◆ SET OF TASKS ◆
[1] List every coach named in the passage on Arkansas basketball history.
[2] Extend the passage on Arkansas basketball history, picking up after its final sentence.

◆ PASSAGE TO READ ◆
== == ==
Since Nolan Richardson was relieved of his duties in 2002, Arkansas basketball is 431-291 (.597), making the tournament nine times and the second weekend four times, and that’s counting Eric Musselman’s years. However, taking away the last 30 years, Arkansas is 1368-723 (.654).

For all-time, the Razorbacks are 1799-1014 (.640). Of last season’s Division I teams that have been DI since at least 2000, the Razorbacks are ranked No. 21 in all-time winning percentage, No. 17 in NCAA Tournament appearances, and No. 14 in Final Fours. So despite the 30-year drought, Arkansas still ranks above the vast majority of programs.

Sure, the Hogs have only one title and one runner-up, but only 36 of the 314 teams on the list have a trophy, and 21 have only one. Of those 21 teams, Arkansas has the fourth-highest winning percentage, besting programs like Marquette, Michigan, Maryland, Georgetown, Virginia, and Ohio State. The Razorbacks are also fourth in both Tournament appearances and Final Fours.

All of that is good enough to be a Top 25 basketball program of all time, according to College Basketball Report and CBS Sports.

Coach John Calipari might be a Hall of Fame coach, but let’s not act like he’s the first to lead the Hogs. One of them is a coach Kentucky fans should know well. Eddie Sutton Coached Arkansas between 1974 and 1985 before he left for the Bluegrass State. In that time, Sutton led Arkansas to eight straight NCAA appearances, including four Sweet Sixteens, two Elite Eights, and a Final Four. He finished his career at Arkansas with a record of 260-75 (.776).

There’s also the famed Nolan Richardson. He led the Razorbacks to a National Championship, a National Champion runner-up, three Final Fours, four Elite Eights, six Sweet Sixteens, and 15 postseason appearances in a row.

Recent Arkansas basketball history

Mike Anderson helped to right the ship after Arkansas’ 30-year hiatus, making the tournament three times in eight years. Unfortunately, Anderson stalled out and never made it passed the first weekend. However, he still deserves recognition for bringing the program out of the darkness that were Stan Heath and John Pelphrey regimes.
== == ==
◆ INFORMATION SUPPLIED ◆
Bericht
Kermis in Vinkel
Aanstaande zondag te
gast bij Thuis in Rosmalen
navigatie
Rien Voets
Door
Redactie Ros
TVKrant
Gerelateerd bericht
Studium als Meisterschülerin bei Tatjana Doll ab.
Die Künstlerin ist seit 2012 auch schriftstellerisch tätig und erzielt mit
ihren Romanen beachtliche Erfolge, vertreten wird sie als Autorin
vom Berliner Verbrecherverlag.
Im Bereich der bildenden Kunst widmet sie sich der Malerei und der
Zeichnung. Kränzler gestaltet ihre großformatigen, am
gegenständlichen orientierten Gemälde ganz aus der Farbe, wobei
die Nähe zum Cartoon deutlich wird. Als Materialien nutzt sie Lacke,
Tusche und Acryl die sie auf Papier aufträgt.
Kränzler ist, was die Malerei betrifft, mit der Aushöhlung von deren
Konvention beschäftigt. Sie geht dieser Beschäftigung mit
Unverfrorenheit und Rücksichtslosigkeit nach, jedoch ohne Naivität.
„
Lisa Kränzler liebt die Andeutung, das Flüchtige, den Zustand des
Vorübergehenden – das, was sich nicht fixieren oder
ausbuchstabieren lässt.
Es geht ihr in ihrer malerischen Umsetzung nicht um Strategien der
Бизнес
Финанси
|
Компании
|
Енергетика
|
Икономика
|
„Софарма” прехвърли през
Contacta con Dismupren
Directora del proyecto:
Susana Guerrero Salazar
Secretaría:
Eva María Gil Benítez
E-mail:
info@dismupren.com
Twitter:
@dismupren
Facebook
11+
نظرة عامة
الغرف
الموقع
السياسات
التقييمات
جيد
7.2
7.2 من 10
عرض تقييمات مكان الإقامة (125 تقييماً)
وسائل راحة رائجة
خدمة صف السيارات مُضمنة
== == ==
◆ REPLIES ◆
[1] Nolan Richardson, Eric Musselman, John Calipari, Eddie Sutton, Mike Anderson, Stan Heath, John Pelphrey

[2]
Now enters Eric Musselman. Coach Musselman brought life and excitement to the program. He led the Razorbacks to the most success they’ve seen in three decades. In his first season at Arkansas, his team finished with a record of 20-12 and was a win or two in the SEC Tournament from making the big dance. Unfortunately, the NCAA Tournament was canceled because of the COVID-19 pandemic.

Arkansas then made three straight appearances with three Sweet Sixteens and two Elite Eights. In those tournaments, the Hogs knocked off No. 1 overall seed Gonzaga and No. 1 seed Kansas. In two of those appearances, Arkansas lost to the eventual National Champions.

The trips to the tournament were great, but Musselman’s real legacy is the heights in which he pushed the Arkansas basketball brand. During his five years in the Natural State, Musselman recruited nine of Arkansas’ top 25 all-time recruits. The list includes three McDonald’s All-Americans, four One-and-dones, and the program’s No. 1 overall recruit, Nick Smith.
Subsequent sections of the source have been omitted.